### What is expected
Please gather every line in the listing below that contains the string "reading", and copy each one in full. Case matters when matching.

### Source records
———

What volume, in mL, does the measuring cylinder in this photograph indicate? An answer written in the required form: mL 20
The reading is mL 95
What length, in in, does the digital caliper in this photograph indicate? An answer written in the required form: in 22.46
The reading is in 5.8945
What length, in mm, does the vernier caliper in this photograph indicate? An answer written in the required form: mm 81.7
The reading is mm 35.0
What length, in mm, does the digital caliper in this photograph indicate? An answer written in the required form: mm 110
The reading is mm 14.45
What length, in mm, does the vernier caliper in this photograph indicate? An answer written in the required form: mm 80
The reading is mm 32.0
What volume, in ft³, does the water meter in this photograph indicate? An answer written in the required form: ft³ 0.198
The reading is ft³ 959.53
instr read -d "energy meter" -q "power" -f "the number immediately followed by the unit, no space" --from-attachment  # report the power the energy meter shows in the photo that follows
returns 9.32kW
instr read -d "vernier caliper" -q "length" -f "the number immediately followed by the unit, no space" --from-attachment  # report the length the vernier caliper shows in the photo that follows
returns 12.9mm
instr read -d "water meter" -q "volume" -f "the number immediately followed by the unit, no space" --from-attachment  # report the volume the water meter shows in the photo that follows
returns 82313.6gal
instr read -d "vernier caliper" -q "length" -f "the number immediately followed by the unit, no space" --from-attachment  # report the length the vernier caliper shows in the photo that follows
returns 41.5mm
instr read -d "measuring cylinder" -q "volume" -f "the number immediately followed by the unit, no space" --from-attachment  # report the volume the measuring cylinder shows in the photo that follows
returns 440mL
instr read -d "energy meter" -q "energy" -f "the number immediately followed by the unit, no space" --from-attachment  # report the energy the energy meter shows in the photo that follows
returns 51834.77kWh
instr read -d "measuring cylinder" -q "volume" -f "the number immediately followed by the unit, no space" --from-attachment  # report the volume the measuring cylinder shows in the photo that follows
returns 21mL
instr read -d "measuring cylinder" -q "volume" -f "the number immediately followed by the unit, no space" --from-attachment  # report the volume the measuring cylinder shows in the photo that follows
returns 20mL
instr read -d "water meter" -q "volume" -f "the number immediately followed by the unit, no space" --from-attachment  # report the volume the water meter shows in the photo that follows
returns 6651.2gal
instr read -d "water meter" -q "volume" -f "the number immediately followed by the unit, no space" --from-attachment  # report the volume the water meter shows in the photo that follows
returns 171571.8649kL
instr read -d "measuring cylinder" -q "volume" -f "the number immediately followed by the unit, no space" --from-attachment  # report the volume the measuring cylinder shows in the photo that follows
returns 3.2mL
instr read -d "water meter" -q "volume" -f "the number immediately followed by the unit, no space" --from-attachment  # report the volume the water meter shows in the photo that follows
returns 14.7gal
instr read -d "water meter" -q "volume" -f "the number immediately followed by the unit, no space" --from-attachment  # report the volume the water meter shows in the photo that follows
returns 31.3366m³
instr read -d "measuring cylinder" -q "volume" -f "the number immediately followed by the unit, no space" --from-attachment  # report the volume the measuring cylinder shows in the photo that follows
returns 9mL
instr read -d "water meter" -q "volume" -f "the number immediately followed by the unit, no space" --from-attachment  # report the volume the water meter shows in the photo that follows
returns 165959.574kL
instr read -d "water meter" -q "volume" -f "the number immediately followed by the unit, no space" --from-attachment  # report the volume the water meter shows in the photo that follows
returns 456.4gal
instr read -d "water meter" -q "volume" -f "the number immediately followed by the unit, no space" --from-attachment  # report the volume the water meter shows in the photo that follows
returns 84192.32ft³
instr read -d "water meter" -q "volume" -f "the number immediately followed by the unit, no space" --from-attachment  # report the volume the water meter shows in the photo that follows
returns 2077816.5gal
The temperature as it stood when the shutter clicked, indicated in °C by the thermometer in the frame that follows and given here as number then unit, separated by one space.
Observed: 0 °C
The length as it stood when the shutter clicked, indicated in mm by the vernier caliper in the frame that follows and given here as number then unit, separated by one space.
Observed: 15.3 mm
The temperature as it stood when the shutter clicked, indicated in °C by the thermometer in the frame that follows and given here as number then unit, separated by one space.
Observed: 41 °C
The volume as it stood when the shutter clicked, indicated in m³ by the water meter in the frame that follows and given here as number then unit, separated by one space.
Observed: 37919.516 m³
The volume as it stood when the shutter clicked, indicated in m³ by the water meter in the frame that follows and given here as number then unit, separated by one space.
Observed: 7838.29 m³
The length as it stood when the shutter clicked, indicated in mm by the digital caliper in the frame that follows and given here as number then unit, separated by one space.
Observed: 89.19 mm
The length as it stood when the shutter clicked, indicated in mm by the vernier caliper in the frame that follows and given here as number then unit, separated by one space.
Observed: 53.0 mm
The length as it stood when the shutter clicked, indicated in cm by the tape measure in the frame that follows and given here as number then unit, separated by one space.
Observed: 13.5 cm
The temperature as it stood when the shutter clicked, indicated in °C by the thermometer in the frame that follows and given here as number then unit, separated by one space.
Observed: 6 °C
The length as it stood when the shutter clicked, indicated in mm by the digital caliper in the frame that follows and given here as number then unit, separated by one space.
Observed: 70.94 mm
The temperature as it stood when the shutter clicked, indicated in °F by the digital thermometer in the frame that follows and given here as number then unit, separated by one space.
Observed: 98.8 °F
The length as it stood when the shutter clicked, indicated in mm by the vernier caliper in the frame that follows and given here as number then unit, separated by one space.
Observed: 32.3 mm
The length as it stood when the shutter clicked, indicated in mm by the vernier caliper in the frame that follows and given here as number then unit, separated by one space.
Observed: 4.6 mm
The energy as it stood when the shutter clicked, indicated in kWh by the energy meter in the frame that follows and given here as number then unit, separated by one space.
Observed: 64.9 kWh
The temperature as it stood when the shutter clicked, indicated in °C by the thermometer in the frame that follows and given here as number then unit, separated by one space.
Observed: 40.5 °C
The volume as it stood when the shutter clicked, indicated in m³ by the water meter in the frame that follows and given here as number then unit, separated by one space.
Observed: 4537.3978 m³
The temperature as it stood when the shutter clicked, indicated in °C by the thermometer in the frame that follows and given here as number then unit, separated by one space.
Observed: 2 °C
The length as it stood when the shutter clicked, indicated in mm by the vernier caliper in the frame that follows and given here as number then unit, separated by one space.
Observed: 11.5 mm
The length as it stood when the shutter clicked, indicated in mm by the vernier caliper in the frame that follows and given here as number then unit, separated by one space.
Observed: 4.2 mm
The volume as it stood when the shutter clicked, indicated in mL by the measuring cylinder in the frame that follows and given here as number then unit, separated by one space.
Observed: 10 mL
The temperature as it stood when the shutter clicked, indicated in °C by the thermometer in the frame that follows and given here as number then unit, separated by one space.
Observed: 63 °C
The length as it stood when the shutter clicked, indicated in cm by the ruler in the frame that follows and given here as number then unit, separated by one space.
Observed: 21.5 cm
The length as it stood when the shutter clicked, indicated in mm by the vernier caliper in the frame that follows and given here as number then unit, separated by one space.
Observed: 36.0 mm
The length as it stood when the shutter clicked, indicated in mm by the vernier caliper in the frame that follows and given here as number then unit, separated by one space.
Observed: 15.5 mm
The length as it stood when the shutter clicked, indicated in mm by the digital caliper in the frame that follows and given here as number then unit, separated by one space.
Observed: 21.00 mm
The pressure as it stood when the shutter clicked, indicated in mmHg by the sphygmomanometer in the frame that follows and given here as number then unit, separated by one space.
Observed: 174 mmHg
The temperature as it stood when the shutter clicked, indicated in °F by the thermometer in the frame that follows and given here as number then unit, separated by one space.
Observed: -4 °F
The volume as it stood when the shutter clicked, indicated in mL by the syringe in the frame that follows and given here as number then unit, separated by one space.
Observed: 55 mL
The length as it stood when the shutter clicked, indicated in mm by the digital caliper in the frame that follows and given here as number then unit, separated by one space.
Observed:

———

### Exercise response
The reading is mL 95
The reading is in 5.8945
The reading is mm 35.0
The reading is mm 14.45
The reading is mm 32.0
The reading is ft³ 959.53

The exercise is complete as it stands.